From orphan to military wife

Nimbus Publishing

The life story of Mary Elizabeth LeBlanc in Jackie Muise's Island Girl is compelling and moving, not because she was highly unusual, but because she experienced, suffered, survived, and triumphed over challenges commonly faced by ordinary people during her era. She did so with inspiring fortitude and grace. Orphaned at an early age on PEI, she lives first with lightkeepers at Souris East Lighthouse, then with a St. Georges farming couple, Dolph and Jeannette Gallant, who become her beloved lifelong parents. With wartime, Mary is transplanted to Nova Scotia, where Dolph works in the Pictou shipyards building cargo ships, and where she marries Pictou native Fred Leblanc, who becomes a soldier. Afflicted and critically ill with tuberculosis, Mary dwells at length and gives birth in the Kentville sanitorium. Prevailing, she devotes herself to the roles, sometimes draining, often fulfilling, of a military wife and mother.

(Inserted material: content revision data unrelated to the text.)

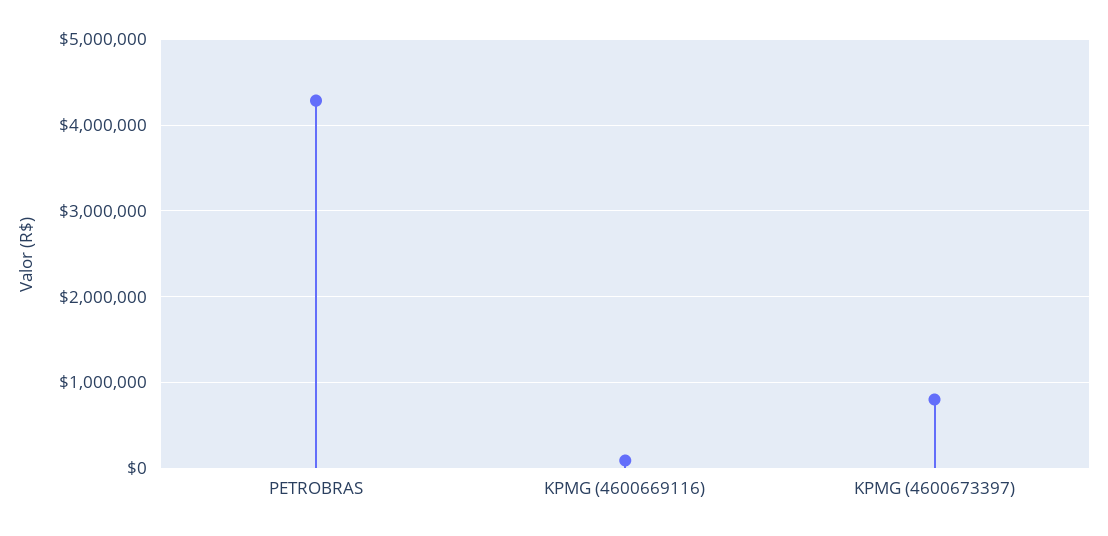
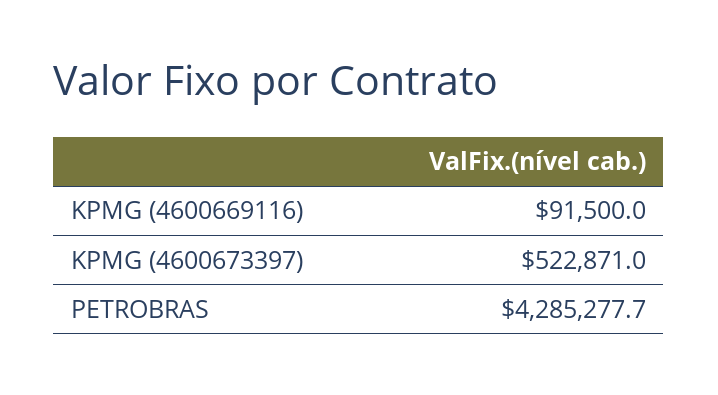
  {
    "PETROBRAS": 4285277.7,
    "KPMG (4600669116)": 91500,
-   "KPMG (4600673397)": 800000
+   "KPMG (4600673397)": 522871
  }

During postings in Germany and New Brunswick, she copes with and finally confronts her husband's alcoholism, while nurturing children through their struggles and victories. When we arrive at the end of Mary's long life and story, we deeply admire and miss her as if she were our own cherished and extraordinary relative. We agree with the Chronicles of Narnia author C.S. Lewis that "There are no ordinary people."